**PETIKAN TEKS:**
Kapan Saatnya Membangun Sarang Semi Alami/ Hatchery?

Idealnya telur-telur penyu itu dibiarkan menetas di sarang alaminya. Kegiatan relokasi telur hanya boleh dilakukan sebagai pilihan terakhir, apabila perlindungan terhadap sarang alaminya (in situ) tidak mungkin dilakukan. Dalam beberapa kasus, relokasi telur penyu hanya mendatangkan hasil positif apabila induk penyu menaruh telurnya di tempat-tempat yang berbahaya, sebagai contoh; sarang terlalu dekat dengan garis laut, terlalu dekat dengan cahaya buatan (lampu), sarang berada dibelakang garis beton penahan ombak (yang akan menyulitkan tukik menuju laut), sarang berada pada daerah abrasi, sarang berada di dekat jalan atau trotoar (yang memungkinkan sarang dan tukik akan terinjak). Namun dalam banyak kasus penetasan secara (in situ) adalah pilihan yang paling baik.

Di banyak tempat di seluruh dunia, pencurian telur oleh manusia atau pemangsaan oleh binatang domestik, dampaknya sangat luar biasa serius sehingga dapat menyebabkan kematian telur hingga 100%. Apabila di suatu tempat manusia menjadi predator utama, maka sebaiknya telur penyu harus direlokasi, dan sarang penetasan semi alami (hatchery) harus dijaga setiap saat.

Namun harap diperhatikan bahwa proses relokasi telur penyu ke sarang semi alami (hatchery) seringkali mendatangkan resiko lebih besar daripada resiko yang timbul karena pemangsaan yang dilakukan oleh binatang predator alami. Oleh karena itu diharapkan kepada para pelaku konservasi penyu agar membandingkan serta memperhitungkan secara serius keuntungan dan kerugian program relokasi telur jika dibandingkan dengan membiarkannya sarang penyu menetas secara alami.

Dibeberapa tempat, pemangsaan oleh binatang domestik (yang bukan predator alami telur/ tukik) bisa menjadi sangat serius, sehingga program semi alami dipebolehkan. Binatang yang bukan predator alami tersebut antara lain anjing, kucing dan babi. Selain itu ada kemungkinan ada beberapa spesies binatang yang secara tidak alami membengkak populasinya karena kehadiran manusia. Kondisi seperti ini dapat terjadi apabila manusia berkompetisi mendapatkan mangsa alami  (dengan cara berburu) dari binatang predator alami telur penyu (seperti; musang, tikus dan elang), atau malah karena manusia telah menghilangkan musuh alami dari predator telur penyu. Dengan kenyataan seperti ini maka pemberantasan predator alami dapat dipertimbangkan sebagai tindakan alternatif dari hatchery.

Daftar Kekurangan Sarang Semi Alami (Hatchery)

Karena program sarang semi alami (hatchery) memiliki sederetan kelemahan, maka penilaian yang mendalam harus dilaksanakan dengan mengesampingkan pilihan yang manipulatif serta tidak praktis atau tidak efektif. Sebelum melaksanakan program hatchery, sebaiknya dipertimbangkan beberapa hal, antara lain sebagai berikut:

  • Program semi alami (hatchery) adalah sebuah program yang sangat mahal dan membutuhkan banyak sumber daya manusia untuk mengumpulkan dan merawat masing-masing telur yang telah direlokasi.

**BUTIR TUGAS:** Dalam teks tentang sarang semi alami (hatchery) untuk telur penyu, binatang apa saja yang disebut sebagai bukan predator alami telur atau tukik?

**BAHAN YANG DISEDIAKAN:**
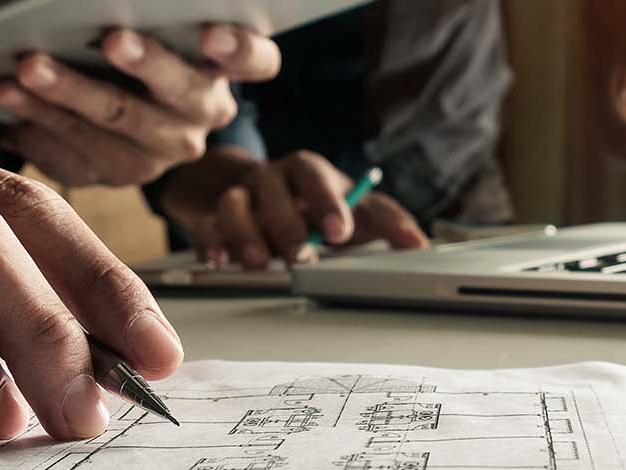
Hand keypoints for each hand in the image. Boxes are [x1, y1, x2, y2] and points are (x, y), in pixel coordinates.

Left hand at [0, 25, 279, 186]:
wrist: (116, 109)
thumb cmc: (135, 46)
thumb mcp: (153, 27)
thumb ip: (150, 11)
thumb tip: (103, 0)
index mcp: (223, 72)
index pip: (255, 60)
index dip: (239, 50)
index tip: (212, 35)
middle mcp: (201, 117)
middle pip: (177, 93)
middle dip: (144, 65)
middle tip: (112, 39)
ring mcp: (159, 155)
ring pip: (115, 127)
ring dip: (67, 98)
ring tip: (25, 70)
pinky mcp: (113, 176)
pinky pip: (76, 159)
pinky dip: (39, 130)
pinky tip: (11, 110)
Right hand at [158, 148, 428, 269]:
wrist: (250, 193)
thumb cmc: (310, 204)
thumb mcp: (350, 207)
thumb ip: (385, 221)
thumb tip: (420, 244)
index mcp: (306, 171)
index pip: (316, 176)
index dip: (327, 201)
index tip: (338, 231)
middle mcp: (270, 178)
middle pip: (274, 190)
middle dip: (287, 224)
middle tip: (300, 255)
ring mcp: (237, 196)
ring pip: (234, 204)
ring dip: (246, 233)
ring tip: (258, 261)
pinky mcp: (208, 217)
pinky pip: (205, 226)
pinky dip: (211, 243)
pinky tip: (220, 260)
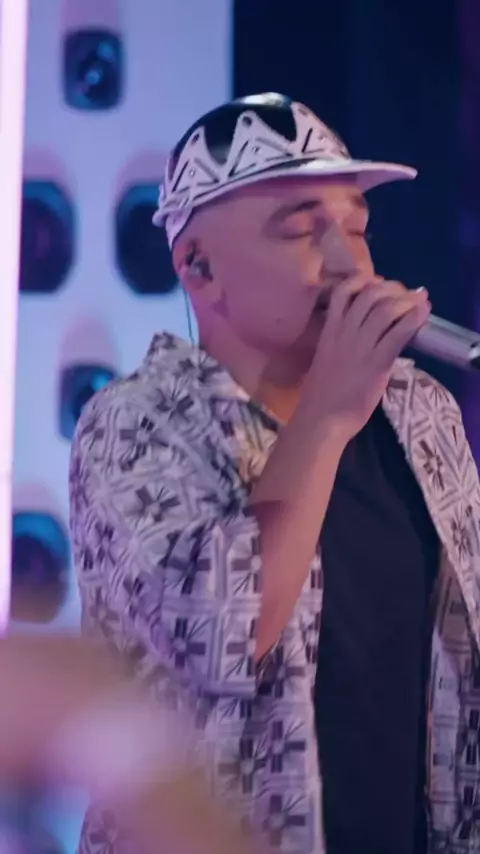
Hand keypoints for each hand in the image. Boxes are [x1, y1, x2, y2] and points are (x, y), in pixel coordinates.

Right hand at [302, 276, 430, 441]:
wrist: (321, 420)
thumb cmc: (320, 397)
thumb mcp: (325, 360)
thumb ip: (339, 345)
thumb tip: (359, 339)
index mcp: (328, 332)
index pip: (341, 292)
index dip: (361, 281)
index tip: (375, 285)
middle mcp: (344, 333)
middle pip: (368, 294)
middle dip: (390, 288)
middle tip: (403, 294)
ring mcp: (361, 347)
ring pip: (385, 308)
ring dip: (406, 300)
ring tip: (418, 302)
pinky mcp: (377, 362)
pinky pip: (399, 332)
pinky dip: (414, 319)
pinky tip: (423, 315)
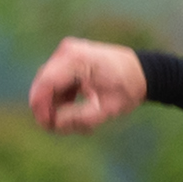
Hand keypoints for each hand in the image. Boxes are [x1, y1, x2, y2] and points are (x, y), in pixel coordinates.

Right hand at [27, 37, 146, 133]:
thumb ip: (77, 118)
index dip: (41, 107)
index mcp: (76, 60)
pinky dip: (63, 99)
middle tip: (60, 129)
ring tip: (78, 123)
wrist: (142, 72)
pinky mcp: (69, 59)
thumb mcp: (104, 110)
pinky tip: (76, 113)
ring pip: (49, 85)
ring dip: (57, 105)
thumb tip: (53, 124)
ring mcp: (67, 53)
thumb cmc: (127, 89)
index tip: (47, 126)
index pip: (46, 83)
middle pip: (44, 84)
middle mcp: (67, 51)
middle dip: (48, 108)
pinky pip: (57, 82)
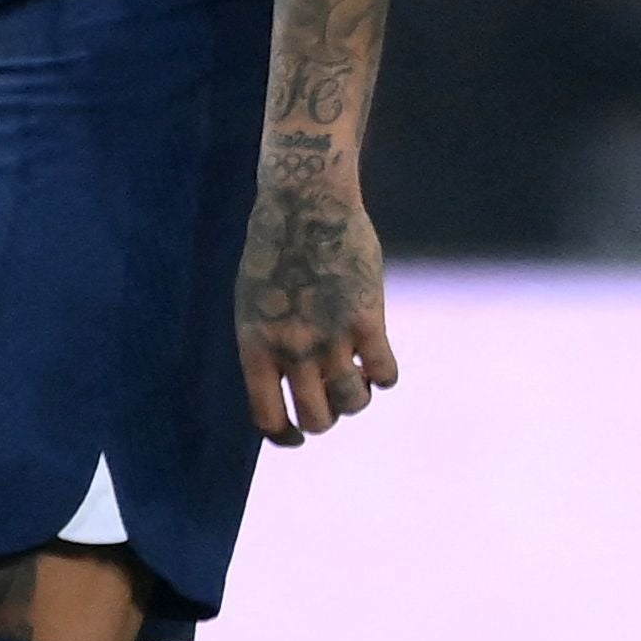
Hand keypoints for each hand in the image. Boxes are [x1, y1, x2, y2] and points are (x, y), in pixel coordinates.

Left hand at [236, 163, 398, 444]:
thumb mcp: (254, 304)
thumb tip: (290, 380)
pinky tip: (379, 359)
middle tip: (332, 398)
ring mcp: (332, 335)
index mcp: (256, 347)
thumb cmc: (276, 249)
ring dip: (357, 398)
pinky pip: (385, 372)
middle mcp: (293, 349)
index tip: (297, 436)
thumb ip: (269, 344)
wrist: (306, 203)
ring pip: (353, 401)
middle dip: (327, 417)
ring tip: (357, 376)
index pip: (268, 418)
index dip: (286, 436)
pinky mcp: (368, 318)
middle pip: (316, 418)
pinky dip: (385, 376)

**HASIL:** Anjing, kucing, dan babi.